Display at the Royal Ontario Museum, credit Brian Boyle |
STL Science Center
18 February 2016
Popular Wendi
I cannot attest to the popularity of Wendy Sloboda post-discovery, but the dinosaur named for her, as the locality discoverer, is quite famous at the moment. Wendiceratops is not famous for being a well fossilized and preserved specimen (though the post-crania of the dinosaur is fairly "complete" for a large North American ceratopsid), but it is famous for being recently discovered and rather novel, morphologically. Newspapers and newscasts heralded the dinosaur as possessing an "extravagant halo of horns" and the fascination from the the general public was ignited. Papers have also emphasized the idea that Wendiceratops is the key element to understanding the horns of chasmosaurs, which may or may not be true, but is certainly a little hyperbolic as every discovered ceratopsian is important in piecing together how horns came to be prominent in the largest and latest members of the family.
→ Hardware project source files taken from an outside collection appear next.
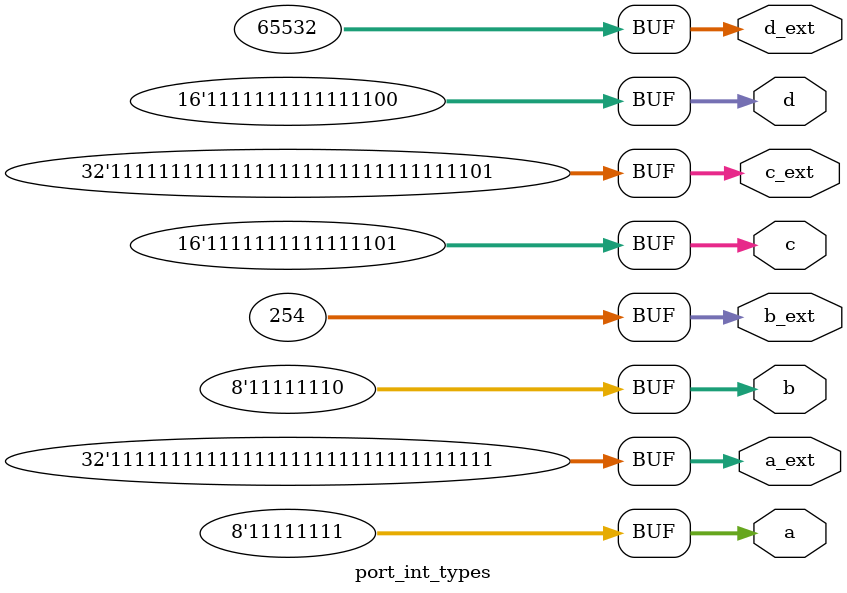
<source format=v>
/* Generated by Yosys 0.62+39 (git sha1 131911291-dirty, g++ 11.4.0-1ubuntu1~22.04.2 -Og -fPIC) */

(* src = "dut.sv:7.1-25.10" *)
(* top =  1  *)
module port_int_types(a, b, c, d, a_ext, b_ext, c_ext, d_ext);
  (* src = "dut.sv:8.29-8.30" *)
  output [7:0] a;
  wire [7:0] a;
  (* src = "dut.sv:9.29-9.30" *)
  output [7:0] b;
  wire [7:0] b;
  (* src = "dut.sv:10.29-10.30" *)
  output [15:0] c;
  wire [15:0] c;
  (* src = "dut.sv:11.30-11.31" *)
  output [15:0] d;
  wire [15:0] d;
  (* src = "dut.sv:12.29-12.34" *)
  output [31:0] a_ext;
  wire [31:0] a_ext;
  (* src = "dut.sv:13.29-13.34" *)
  output [31:0] b_ext;
  wire [31:0] b_ext;
  (* src = "dut.sv:14.29-14.34" *)
  output [31:0] c_ext;
  wire [31:0] c_ext;
  (* src = "dut.sv:15.29-15.34" *)
  output [31:0] d_ext;
  wire [31:0] d_ext;
  assign d_ext = 32'd65532;
  assign c_ext = 32'd4294967293;
  assign b_ext = 32'd254;
  assign a_ext = 32'd4294967295;
  assign d = 16'hfffc;
  assign c = 16'hfffd;
  assign b = 8'hfe;
  assign a = 8'hff;
endmodule

</source>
Regardless of exactly how key a species Wendiceratops is, it remains, so far, a very popular dinosaur. It is so popular, in fact, that it has become a tattoo at least once (Wendy Sloboda sports this masterpiece). A spectacular tattoo at that. It is a little "young" to have found many more popular culture outlets, but given the amount of popularity it possesses already, it will not be long until there are toys and games, perhaps even documentary CGI versions.